Tynn could only open her mouth. "If they are to be put on but once, what becomes of 'em afterwards?" questioned she, when she could find breath to speak.
"Oh, they good for jupons—petticoats, you call it. Some may be worn a second time; they can be changed by other trimmings to look like new. And the rest will be good for me: Madame la Duchesse gave me a great deal. 'Tenez, ma fille,' she would say, 'regardez dans ma garde-robe, et prenez autant que vous voudrez.' She always spoke to me in French."
Tynn wished there had been no French invented, so far as her comprehension was concerned. While she stood, undecided what reply to make, wishing very much to express her decided opinion upon the extravagance she saw around her, yet deterred from it by remembering that Mrs. Verner was now her mistress, Ph[oe]by entered with the chocolate. The girl put it down on the mantel-piece—there was no other place—and then made a sign to Mrs. Tynn that she wished to speak with her. They both left the room.

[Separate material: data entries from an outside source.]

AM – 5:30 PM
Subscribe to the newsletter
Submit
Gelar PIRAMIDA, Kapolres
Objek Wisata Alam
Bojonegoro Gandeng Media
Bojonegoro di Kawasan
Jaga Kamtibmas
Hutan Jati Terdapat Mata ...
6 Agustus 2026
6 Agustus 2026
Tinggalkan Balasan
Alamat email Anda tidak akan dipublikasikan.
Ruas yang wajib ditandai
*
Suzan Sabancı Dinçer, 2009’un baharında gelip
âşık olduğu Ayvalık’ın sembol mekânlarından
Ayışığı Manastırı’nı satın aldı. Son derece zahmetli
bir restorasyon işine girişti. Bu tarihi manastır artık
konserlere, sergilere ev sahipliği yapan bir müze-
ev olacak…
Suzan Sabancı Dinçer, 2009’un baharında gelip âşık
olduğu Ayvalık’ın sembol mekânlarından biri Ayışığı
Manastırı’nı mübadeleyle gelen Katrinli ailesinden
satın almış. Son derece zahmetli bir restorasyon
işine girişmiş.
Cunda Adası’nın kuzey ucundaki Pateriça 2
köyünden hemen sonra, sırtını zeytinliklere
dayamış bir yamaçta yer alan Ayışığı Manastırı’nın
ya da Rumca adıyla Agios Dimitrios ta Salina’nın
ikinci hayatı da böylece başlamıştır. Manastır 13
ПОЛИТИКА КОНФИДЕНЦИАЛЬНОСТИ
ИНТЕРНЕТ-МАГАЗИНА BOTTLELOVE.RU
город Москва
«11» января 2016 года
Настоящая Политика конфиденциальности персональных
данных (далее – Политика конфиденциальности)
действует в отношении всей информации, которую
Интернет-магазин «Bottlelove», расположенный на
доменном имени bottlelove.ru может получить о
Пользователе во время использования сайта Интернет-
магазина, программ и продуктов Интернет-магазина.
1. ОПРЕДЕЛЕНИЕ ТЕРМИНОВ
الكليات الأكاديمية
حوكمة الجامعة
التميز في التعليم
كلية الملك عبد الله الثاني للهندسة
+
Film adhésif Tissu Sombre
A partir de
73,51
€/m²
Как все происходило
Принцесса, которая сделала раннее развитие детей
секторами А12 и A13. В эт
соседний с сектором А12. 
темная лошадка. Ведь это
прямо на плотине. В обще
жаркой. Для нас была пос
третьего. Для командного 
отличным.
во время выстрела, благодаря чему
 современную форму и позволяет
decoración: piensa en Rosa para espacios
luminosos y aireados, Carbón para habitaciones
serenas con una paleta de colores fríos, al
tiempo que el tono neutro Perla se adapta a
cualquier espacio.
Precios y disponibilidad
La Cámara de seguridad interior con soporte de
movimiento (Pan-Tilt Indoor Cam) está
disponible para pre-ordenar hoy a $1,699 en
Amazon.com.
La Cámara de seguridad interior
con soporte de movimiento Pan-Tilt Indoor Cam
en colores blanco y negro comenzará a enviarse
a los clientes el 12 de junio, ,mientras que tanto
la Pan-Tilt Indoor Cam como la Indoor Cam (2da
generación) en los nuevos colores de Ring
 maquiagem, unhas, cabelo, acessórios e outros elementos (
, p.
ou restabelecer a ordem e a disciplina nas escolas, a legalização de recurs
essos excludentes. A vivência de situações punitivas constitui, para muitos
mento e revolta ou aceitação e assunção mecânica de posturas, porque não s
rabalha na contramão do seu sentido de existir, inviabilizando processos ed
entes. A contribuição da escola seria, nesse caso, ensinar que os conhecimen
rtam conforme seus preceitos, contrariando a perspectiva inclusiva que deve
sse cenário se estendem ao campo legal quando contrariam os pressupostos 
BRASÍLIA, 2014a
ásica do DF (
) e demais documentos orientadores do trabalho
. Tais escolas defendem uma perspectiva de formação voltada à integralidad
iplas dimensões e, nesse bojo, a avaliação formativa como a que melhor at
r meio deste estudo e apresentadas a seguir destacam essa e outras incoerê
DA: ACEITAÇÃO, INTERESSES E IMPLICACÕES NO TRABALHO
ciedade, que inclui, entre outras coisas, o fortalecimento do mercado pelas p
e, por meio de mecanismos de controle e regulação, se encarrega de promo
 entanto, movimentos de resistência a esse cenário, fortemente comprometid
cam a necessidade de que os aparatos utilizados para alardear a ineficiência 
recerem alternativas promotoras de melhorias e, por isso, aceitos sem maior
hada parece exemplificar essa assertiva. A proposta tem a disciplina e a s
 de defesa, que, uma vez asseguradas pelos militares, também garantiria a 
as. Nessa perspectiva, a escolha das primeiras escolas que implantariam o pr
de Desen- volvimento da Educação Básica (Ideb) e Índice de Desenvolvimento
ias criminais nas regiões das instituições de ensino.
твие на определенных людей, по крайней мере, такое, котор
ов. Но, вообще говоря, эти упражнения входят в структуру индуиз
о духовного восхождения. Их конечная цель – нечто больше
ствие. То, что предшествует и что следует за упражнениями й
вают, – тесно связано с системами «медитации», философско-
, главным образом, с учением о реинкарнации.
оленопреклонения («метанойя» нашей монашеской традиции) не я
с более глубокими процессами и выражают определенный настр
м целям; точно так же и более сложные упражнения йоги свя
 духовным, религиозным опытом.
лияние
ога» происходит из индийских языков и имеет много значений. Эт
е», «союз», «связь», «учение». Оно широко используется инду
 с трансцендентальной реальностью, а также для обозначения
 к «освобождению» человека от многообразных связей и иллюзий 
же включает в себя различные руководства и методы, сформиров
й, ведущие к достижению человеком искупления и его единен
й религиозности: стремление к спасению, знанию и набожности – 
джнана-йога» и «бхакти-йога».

"Am I to be at the beck and call of that French madmizel?" she resentfully asked. "I was not engaged for that, Mrs. Tynn."
"It seems we are all to be at her beck and call, to hear her go on," was Mrs. Tynn's wrathful rejoinder. "Of course it can't be tolerated. We shall see in a day or two. Ph[oe]by, girl, what could possess Mrs. Verner to buy all them cart-loads of finery? She must have spent the money like water."
"So she did," acquiesced Ph[oe]by. "She did nothing all day long but drive about from one place to another and choose pretty things. You should see the china that's coming over!"
"I wonder Mr. Lionel let her," was the thoughtlessly-spoken remark of Tynn. And she tried, when too late, to cough it down.
"He helped her, I think," answered Ph[oe]by. "I know he bought some of that beautiful jewellery for her himself, and brought it home. I saw him kiss her, through the doorway, as he clasped that pink necklace on her neck."
"Oh, well, I don't want to hear about that rubbish," tartly rejoined Tynn. "If you take to peep through doorways, girl, you won't suit Verner's Pride."
Ph[oe]by did not like the rebuff. She turned one way, and Mrs. Tynn went off another.